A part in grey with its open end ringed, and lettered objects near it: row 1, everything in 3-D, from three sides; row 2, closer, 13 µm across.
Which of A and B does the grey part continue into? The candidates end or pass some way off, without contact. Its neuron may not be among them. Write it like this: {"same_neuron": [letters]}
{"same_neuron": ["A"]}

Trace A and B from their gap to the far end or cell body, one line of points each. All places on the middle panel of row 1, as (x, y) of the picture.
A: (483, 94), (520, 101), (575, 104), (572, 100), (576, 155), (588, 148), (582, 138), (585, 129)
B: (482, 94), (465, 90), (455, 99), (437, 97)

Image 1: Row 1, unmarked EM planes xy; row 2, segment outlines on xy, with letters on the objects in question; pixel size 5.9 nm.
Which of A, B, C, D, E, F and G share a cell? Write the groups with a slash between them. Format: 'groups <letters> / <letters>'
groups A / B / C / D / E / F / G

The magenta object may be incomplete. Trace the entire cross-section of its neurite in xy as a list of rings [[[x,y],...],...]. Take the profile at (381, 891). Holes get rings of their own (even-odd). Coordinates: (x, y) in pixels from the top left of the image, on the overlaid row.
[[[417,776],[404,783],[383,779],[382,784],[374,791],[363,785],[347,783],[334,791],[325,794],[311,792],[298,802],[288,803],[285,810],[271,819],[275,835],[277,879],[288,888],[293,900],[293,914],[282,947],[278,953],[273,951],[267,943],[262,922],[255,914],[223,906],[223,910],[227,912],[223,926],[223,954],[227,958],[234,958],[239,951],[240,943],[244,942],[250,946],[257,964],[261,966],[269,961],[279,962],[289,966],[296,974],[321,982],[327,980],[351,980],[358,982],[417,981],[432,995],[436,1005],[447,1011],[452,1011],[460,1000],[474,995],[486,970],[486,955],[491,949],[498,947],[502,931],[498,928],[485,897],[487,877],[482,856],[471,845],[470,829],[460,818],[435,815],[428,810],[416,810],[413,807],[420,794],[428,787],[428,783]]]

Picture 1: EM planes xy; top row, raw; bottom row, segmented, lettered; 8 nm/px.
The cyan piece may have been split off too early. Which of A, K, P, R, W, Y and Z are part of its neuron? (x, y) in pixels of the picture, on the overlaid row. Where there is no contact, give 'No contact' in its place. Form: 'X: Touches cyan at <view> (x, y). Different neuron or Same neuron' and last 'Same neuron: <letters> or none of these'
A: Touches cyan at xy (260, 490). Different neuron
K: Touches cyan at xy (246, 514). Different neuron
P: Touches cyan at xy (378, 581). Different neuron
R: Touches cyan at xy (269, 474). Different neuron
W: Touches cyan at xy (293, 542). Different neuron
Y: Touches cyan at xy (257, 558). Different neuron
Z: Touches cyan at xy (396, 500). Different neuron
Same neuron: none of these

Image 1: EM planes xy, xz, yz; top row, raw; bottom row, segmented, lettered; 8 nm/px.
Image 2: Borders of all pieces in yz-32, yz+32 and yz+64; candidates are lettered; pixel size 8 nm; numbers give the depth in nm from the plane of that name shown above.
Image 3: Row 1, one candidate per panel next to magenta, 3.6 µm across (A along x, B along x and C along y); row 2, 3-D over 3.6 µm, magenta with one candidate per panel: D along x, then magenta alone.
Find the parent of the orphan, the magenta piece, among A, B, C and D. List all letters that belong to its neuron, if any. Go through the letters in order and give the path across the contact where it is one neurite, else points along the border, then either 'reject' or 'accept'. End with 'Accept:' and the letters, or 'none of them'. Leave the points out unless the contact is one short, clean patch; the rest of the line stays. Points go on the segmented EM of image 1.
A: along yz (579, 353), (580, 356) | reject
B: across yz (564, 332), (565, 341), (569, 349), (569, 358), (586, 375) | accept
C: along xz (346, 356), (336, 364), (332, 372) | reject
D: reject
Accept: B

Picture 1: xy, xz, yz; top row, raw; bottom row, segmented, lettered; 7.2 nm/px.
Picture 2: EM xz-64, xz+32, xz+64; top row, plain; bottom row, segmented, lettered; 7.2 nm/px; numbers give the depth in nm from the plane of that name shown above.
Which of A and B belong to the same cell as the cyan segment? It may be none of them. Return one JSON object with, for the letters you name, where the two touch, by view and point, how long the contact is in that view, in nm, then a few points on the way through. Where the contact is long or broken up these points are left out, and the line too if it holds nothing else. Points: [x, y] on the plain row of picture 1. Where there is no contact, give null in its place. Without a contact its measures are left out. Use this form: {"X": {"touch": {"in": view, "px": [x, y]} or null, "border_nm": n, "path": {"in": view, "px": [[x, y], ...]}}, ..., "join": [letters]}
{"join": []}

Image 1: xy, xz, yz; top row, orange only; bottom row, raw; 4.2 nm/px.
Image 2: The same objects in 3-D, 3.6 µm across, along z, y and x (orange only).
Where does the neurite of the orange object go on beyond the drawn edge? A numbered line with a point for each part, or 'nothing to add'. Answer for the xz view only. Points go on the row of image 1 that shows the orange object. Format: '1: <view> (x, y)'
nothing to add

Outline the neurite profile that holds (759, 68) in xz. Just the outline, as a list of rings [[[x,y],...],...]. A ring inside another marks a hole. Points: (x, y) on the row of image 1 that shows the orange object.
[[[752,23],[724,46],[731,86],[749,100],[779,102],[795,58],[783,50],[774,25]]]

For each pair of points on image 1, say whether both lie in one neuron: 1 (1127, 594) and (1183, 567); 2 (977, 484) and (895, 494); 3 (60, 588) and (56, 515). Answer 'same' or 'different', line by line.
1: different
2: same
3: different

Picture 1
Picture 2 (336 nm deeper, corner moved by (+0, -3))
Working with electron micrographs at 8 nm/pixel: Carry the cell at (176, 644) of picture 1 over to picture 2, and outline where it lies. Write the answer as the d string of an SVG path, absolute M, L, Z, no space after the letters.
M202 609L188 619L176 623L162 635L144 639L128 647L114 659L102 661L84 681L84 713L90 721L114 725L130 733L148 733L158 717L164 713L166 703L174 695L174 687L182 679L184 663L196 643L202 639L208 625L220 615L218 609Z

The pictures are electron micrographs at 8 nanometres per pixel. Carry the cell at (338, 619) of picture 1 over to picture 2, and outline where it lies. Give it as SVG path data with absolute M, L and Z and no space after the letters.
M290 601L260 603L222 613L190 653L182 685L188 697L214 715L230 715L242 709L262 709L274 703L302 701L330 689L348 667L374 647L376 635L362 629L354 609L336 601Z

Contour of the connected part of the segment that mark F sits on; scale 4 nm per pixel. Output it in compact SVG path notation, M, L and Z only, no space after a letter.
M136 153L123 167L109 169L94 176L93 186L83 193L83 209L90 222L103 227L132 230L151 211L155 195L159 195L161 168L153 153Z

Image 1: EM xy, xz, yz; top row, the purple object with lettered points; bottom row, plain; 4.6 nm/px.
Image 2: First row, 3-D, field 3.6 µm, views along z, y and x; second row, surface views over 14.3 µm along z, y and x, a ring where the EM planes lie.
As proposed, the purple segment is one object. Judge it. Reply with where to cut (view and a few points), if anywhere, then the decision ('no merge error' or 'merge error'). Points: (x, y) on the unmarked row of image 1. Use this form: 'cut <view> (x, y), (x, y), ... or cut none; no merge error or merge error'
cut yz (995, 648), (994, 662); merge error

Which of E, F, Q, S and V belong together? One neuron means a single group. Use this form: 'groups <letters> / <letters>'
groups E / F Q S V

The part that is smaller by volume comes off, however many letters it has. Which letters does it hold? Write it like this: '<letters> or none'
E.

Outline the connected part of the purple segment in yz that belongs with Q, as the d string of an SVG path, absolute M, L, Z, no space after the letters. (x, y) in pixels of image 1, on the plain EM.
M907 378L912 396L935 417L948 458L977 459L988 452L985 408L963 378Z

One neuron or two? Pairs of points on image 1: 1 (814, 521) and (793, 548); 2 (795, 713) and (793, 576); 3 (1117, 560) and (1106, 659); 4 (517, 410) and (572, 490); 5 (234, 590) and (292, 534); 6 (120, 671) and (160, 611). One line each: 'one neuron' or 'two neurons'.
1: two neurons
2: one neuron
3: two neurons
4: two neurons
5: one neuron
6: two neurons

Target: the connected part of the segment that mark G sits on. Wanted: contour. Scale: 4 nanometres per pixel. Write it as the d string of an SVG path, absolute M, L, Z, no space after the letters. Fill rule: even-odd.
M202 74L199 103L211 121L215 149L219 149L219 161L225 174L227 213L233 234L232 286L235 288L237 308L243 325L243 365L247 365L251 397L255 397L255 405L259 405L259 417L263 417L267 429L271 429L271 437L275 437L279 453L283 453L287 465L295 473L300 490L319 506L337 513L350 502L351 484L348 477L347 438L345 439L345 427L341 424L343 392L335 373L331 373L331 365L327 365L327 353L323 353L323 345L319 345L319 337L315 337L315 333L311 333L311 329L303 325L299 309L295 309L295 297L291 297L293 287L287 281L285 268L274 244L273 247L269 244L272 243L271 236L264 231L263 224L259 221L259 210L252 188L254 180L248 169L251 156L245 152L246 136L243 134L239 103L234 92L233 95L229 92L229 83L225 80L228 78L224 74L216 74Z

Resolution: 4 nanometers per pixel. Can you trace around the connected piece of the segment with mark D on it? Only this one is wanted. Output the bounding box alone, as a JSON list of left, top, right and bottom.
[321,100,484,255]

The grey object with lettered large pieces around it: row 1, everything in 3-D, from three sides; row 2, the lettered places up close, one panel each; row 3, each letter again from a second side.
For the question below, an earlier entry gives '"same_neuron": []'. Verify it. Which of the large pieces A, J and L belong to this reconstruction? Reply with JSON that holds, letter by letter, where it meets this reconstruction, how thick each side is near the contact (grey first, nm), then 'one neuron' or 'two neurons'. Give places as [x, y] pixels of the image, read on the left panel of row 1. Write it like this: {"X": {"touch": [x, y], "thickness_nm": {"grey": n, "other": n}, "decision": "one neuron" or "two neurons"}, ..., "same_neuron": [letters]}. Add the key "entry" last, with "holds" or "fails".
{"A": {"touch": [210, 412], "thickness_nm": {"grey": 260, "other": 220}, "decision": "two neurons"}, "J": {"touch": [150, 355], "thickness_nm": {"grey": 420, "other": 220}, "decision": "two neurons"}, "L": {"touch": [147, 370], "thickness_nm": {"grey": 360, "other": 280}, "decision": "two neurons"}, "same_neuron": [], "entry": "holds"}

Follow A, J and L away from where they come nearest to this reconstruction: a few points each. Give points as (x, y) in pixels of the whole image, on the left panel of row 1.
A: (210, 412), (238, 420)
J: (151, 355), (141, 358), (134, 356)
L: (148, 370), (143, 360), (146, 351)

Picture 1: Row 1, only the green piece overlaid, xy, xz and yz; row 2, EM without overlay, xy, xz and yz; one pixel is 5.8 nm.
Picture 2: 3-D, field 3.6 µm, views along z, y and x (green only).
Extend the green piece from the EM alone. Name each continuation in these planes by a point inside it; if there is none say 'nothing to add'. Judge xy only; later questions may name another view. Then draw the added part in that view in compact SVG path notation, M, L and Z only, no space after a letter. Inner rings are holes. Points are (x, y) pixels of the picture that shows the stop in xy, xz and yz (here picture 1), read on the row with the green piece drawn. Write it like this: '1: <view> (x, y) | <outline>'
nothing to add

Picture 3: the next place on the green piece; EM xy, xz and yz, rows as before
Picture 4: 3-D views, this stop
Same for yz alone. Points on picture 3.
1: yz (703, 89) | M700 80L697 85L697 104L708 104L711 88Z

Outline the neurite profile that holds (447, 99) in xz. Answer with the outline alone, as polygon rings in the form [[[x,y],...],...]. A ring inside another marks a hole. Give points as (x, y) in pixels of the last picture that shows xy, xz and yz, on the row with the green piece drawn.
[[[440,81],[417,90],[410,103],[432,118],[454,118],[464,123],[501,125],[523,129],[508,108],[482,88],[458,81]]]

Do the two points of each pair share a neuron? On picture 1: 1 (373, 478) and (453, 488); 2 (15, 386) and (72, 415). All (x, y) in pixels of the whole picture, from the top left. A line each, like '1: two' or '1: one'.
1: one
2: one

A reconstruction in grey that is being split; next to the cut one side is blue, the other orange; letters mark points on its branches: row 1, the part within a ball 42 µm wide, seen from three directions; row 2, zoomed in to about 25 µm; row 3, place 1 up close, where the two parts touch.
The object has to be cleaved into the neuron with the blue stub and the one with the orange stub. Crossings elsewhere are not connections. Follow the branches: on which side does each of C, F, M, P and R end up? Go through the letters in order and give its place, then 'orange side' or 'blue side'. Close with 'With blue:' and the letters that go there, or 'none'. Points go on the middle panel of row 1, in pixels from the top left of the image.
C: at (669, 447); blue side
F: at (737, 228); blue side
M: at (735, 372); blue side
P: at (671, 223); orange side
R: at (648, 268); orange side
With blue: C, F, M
□ □ □ □ □
### Exercise brief
Collect each line above holding the string "next".

### Result for this task
Image 3: Row 1, one candidate per panel next to magenta, 3.6 µm across (A along x, B along x and C along y); row 2, 3-D over 3.6 µm, magenta with one candidate per panel: D along x, then magenta alone.
Picture 3: the next place on the green piece; EM xy, xz and yz, rows as before
A reconstruction in grey that is being split; next to the cut one side is blue, the other orange; letters mark points on its branches: row 1, the part within a ball 42 µm wide, seen from three directions; row 2, zoomed in to about 25 µm; row 3, place 1 up close, where the two parts touch.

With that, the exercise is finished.